Historic Cemetery Complex of Mirogoj, Zagreb, CROATIA
Built between 1876 and 1929, Mirogoj is a fine example of European Neoclassical architecture. This multiconfessional cemetery complex located in Zagreb, Croatia, was designed by the German architect Herman Bollé. It presents elements of both dominant types of 19th century cemeteries, the so-called Campo Santo type and the park type.
The Historic Cemetery Complex of Mirogoj is composed of a central open space surrounded by arcades that are influenced in style by Italian and Central European cemeteries. One of the special features of Mirogoj is the harmonious relationship between the pavilions, the domes and arcades.
Numerous Croatian dignitaries – artists, writers, musicians, scientists, sports personalities, politicians and other historical figures – have been buried in Mirogoj, and this contributes to the site’s important cultural and emotional significance as the national Pantheon. It is part of the European Cemeteries Route and the Association of Significant Cemeteries of Europe.
In March and December 2020, the city of Zagreb was hit by two major earthquakes, which caused severe damage to the site. Apart from structural damages and cracks, the arcades, the pavilions, the Church of Christ the King and many tombstones and sculptures have also been heavily damaged.

> _Given entries_:
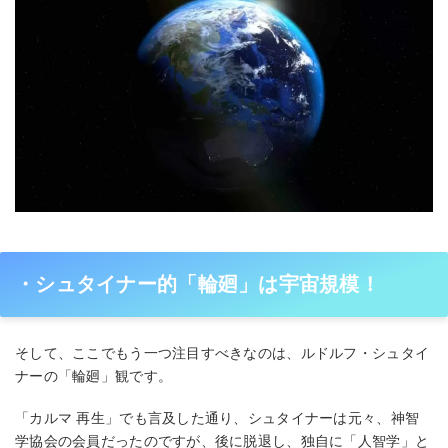
・シュタイナー的「輪廻」は宇宙規模！
そして、ここでもう⼀つ注⽬すべきなのは、ルドルフ・シュタイ
ナーの「輪廻」観です。
「カルマ 再⽣」でも⾔及した通り、シュタイナーは元々、神智
学協会の会員だったのですが、後に脱退し、独⾃に「⼈智学」と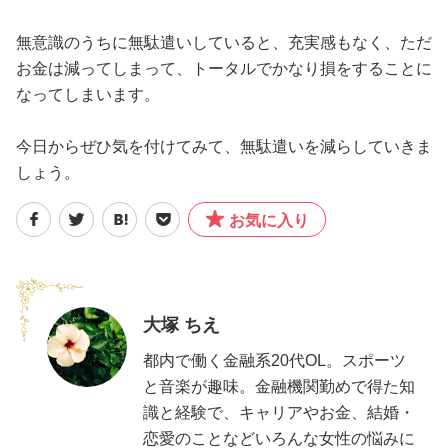
無意識のうちに無駄遣いしていると、充実感もなく、ただ
お金は減ってしまって、トータルでかなり損をすることに
なってしまいます。
今日からぜひ気を付けてみて、無駄遣いを減らしていきま
しょう。
お気に入り
大塚 ちえ
都内で働く金融系20代OL。スポーツ
と音楽が趣味。金融機関勤めで得た知
識と経験で、キャリアやお金、結婚・
恋愛のことなどいろんな女性の悩みに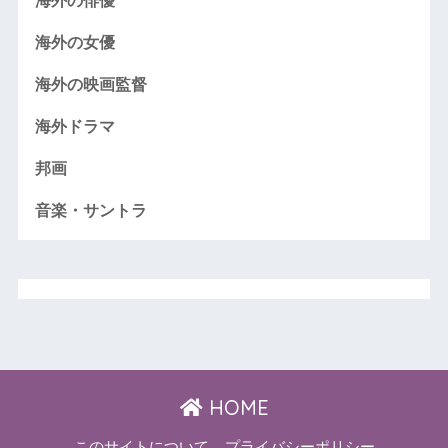
海外の俳優
海外の女優
海外の映画監督
海外ドラマ
邦画
音楽・サントラ
HOME
このサイトについて
プライバシーポリシー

> _Task list_:
1. From the Mirogoj text, extract the stretch from "In March and" through "been heavily damaged.".
2. Shorten the paragraph of the Mirogoj text that begins "Numerous Croatian dignitaries," keeping its main facts.
3. Write what comes next in the Mirogoj text, picking up after its final sentence.
The lines come from a different source than the Mirogoj text.

> _Answers for the exercise_:
1.
In March and December 2020, the city of Zagreb was hit by two major earthquakes, which caused severe damage to the site. Apart from structural damages and cracks, the arcades, the pavilions, the Church of Christ the King and many tombstones and sculptures have also been heavily damaged.

2. Many notable Croatians from the arts, sciences, sports, and politics are buried at Mirogoj, which gives the site its standing as the national Pantheon. It belongs to the European Cemeteries Route and the Association of Significant Cemeteries of Europe.

3.
The Ministry of Culture and Media of Croatia intervened with emergency measures. However, adverse weather conditions and the COVID-19 pandemic have impeded damage assessment and conservation processes. The Ministry of Culture and Media of Croatia nominated the Historic Cemetery Complex of Mirogoj to the 7 Most Endangered Programme 2021.
The Board of Europa Nostra, on the basis of the opinion expressed by the Advisory Panel of the 7 Most Endangered Programme, noted: “This cemetery complex is a fine example of European Neoclassical architecture by the German architect Herman Bollé, who was inspired by Italian, Viennese and Prague counterparts. Besides its architectural and aesthetic values, the cemetery has important historical, social and emotional significance as the first multiconfessional public cemetery in Zagreb and as the resting place of numerous historical figures. The Ministry of Culture and Media of Croatia has taken the first crucial steps to protect the site, but international solidarity is greatly needed to rehabilitate the Cemetery Complex of Mirogoj”.